There are reasons for optimism as HIV/AIDS turns 35. Worldwide transmission is far lower now than at the disease’s peak, as are deaths. Treatments available today make HIV a disease that those infected can live with instead of die from. The dangerous taboos and terror that defined the disease and its victims in the early days have lessened with time and education.
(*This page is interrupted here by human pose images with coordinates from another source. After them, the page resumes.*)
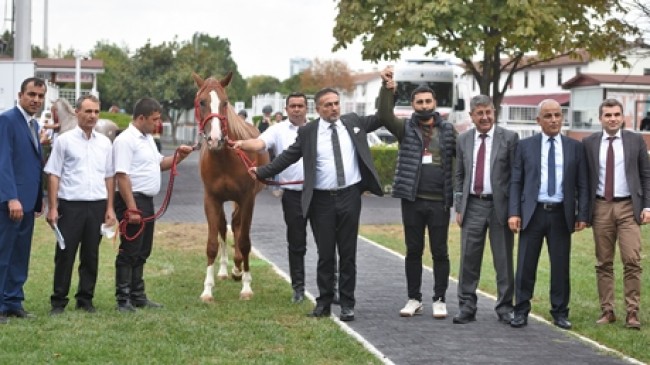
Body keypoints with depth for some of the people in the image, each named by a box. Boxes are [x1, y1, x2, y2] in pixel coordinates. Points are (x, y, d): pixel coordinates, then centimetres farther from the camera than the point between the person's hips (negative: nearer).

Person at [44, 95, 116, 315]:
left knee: (91, 255, 8)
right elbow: (53, 175, -2)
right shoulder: (65, 140, -1)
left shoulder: (105, 143, 10)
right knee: (65, 254, 0)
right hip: (70, 205, -3)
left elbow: (109, 177, 13)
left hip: (97, 206, 3)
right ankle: (58, 301, 8)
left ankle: (85, 300, 18)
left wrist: (110, 208, 8)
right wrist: (52, 208, -8)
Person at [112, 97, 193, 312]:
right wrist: (131, 209, -25)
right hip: (133, 200, -9)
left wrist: (179, 157, 8)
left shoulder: (148, 138, 14)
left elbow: (160, 164, 27)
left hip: (147, 201, 9)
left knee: (142, 252, 14)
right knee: (129, 252, -4)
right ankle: (123, 299, 3)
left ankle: (137, 296, 23)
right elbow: (122, 176, -21)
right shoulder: (126, 140, -15)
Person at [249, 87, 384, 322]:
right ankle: (324, 302, 17)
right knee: (325, 254, 6)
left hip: (350, 197, 1)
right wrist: (262, 172, 0)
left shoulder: (353, 122, 6)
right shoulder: (308, 132, 0)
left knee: (348, 254, 6)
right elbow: (288, 157, 3)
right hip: (322, 199, -1)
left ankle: (347, 304, 14)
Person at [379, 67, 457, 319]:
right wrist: (387, 88, -29)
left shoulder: (448, 130, 6)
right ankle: (414, 299, 17)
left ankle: (439, 300, 14)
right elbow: (385, 116, -14)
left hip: (440, 201, 0)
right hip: (412, 200, 0)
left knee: (439, 252, 5)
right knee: (413, 250, 8)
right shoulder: (405, 128, 4)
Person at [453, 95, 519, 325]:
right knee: (469, 259, 2)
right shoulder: (464, 140, 10)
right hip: (473, 205, 3)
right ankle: (466, 307, 10)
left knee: (504, 260, 4)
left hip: (500, 205, -2)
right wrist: (459, 207, 8)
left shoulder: (509, 138, -1)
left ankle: (505, 308, 13)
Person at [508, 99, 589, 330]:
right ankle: (521, 312, 11)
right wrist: (513, 213, -6)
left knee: (561, 266, 5)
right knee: (526, 265, 1)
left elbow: (582, 185, 7)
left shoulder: (575, 147, 8)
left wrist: (582, 215, -1)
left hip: (561, 215, 1)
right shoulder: (525, 146, 6)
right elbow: (515, 182, 4)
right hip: (532, 213, -1)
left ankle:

But with these improvements comes complacency, and a fear that those least capable of getting treatment could be abandoned by a world that has forgotten just how dangerous HIV/AIDS really is.
Nice job from someone who lived through it and lost many friends. I know a bunch of people on that quilt. I’ll send you my friend Sean’s profile, he’s a great AIDS activist and has been living with the disease since the 80’s.
Great post, Andrew, and this reminds me of a horrible personal memory that might have been formative for me, intellectually. I was in the Army when AIDs was just being discovered. And in 1982/3, while I was stationed in California, we had to go to an assembly to hear a Public Health Nurse talk to us about this new disease that could be sexually transmitted.
She told us—this was a person sanctioned to speak to an auditorium full of Army personnel—that this disease had its origins in African men having sex with monkeys. I registered an anonymous complaint through channels the next day, which I am sure was never looked at.
When people tell me that the crude racism of another time is dead, I always think about that Army assembly, when a spokeswoman approved at least by local Army authorities, told an auditorium of GIs that AIDs came from African men copulating with monkeys.
That’s a pretty horrible case, though certainly that was pervasive myth in the early (and even later) days of the disease. I’m definitely surprised to hear of it in that context, though. AIDS sits sort of uniquely along a bunch of different social and cultural fault lines – sexual, racial, religious, socio-economic. I hope someone with the know-how tackles a strictly cultural history of the disease and its impact someday; stories like this would I’m sure come out of the woodwork. Thanks for sharing it.